Prayers, hope, encouragement, direction; a couple of hours spent with God, and a bit of time talking to my pastor put me in a better place. Those things always work for me. The problem is that I don't obey. I don't apply. I get the good, I-am-loved-and-cared-about feeling and I try to hold on to that. I try to find my peace and joy in that; what feels good. But then morning came; still sleep deprived and not leaning on God I become weak again. Emotions run high, the body becomes weak, rational thinking is lost, and the conditions become perfect for Satan, again. This time I let loose in a temper tantrum; shoe smacks wall a few times, ugly words fly in a loud tone. Then bitterness, guilt, hopelessness, desires for pity; they all return.

Today I am feel more rested; sleep was more than a dream. I'm thinking more clearly, plus things are a back to normal around here. I have learned this week some things that I still need to work on to be a healthier me.

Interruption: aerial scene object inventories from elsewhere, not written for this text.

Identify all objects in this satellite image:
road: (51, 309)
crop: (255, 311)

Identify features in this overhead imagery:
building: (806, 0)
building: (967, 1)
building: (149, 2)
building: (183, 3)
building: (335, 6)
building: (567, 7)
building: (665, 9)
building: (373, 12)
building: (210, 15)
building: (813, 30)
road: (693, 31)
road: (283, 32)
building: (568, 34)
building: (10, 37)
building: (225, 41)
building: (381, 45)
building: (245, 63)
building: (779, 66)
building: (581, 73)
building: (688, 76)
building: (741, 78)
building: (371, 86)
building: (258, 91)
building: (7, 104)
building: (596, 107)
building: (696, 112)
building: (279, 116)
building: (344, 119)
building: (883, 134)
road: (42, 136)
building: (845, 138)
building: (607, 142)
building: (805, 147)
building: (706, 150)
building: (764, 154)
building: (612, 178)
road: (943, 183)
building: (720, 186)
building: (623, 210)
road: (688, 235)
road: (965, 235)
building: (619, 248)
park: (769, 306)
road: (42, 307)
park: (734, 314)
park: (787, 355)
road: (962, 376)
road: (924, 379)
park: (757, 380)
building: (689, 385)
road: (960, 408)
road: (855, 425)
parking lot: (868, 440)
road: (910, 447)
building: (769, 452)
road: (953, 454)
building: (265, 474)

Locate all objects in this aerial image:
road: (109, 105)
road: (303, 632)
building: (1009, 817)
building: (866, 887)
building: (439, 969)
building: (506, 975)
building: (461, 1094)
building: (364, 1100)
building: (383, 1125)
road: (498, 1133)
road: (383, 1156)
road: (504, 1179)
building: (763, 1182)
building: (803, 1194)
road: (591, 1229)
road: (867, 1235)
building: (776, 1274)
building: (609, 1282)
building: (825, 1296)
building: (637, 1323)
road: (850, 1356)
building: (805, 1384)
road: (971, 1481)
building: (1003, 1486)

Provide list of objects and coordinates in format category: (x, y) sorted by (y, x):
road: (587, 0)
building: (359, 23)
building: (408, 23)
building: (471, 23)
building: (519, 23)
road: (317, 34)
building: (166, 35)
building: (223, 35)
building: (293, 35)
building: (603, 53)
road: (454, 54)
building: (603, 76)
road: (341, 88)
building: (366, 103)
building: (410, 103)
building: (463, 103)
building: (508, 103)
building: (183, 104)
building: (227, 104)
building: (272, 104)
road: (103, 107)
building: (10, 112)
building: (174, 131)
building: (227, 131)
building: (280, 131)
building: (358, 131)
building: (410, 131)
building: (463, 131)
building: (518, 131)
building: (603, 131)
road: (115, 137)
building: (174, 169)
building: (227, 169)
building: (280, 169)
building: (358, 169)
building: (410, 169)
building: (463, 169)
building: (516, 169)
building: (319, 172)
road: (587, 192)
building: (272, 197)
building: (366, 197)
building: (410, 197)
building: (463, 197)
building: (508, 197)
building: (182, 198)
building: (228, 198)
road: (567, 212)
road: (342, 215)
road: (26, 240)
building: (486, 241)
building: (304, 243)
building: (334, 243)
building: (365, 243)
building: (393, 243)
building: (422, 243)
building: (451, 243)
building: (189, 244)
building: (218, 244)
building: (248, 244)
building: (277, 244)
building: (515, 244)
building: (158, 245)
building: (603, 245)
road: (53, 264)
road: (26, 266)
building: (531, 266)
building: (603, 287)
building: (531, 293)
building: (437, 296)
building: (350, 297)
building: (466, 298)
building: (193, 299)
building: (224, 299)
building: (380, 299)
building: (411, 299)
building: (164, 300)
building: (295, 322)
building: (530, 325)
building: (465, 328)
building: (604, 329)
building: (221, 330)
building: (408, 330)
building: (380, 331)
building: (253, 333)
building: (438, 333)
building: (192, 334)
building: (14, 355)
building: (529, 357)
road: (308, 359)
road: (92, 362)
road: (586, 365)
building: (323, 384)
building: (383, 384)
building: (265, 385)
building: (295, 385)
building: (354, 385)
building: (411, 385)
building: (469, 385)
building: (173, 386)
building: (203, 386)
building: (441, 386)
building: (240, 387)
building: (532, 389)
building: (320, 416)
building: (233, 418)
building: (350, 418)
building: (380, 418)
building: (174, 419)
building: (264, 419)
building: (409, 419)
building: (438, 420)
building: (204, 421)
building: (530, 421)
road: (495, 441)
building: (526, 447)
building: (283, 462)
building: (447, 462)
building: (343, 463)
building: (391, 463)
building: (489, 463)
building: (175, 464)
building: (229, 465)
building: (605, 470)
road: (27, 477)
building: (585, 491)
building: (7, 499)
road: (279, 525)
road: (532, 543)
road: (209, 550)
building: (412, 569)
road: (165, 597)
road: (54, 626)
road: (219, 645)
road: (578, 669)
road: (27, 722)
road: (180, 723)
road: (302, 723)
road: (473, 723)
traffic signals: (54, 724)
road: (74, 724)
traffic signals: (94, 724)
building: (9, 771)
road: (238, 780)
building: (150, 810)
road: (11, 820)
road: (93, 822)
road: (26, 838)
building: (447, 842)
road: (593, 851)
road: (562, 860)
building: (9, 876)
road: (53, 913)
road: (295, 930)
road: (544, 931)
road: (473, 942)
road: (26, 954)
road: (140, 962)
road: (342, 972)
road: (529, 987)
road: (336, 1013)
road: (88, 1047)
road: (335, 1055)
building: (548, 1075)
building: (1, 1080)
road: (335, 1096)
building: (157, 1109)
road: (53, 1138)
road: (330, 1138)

"Sometimes the strength within you is not a big fiery flame for everyone to see, It's just a tiny spark that whispers ever so softly, "Keep going. You got this!" -TS



4 comments:

Unknown said...

I am encouraged that God is at work in your life, Keep On Keeping On!

Angie said...

You've got this!! AMEN friend!!

seriously, you could be writing a book..kind of what a blog is about I guess. Every one of us is walking a different path but there are so many common threads that I can relate to in your comments! you are not alone in struggling to NOT let our feelings rule over what we know to be truth. Thanks for sharing girl!! Our HOPE is in Jesus - PTL!!! He is good and we are NEVER alone!!!

Unknown said...

One breath at a time.

Unknown said...

Thank you and you're welcome. I don't know about writing a book, but I am thankful for the gift of writing. I would never be able to express myself as well without it; its a release. He really is good!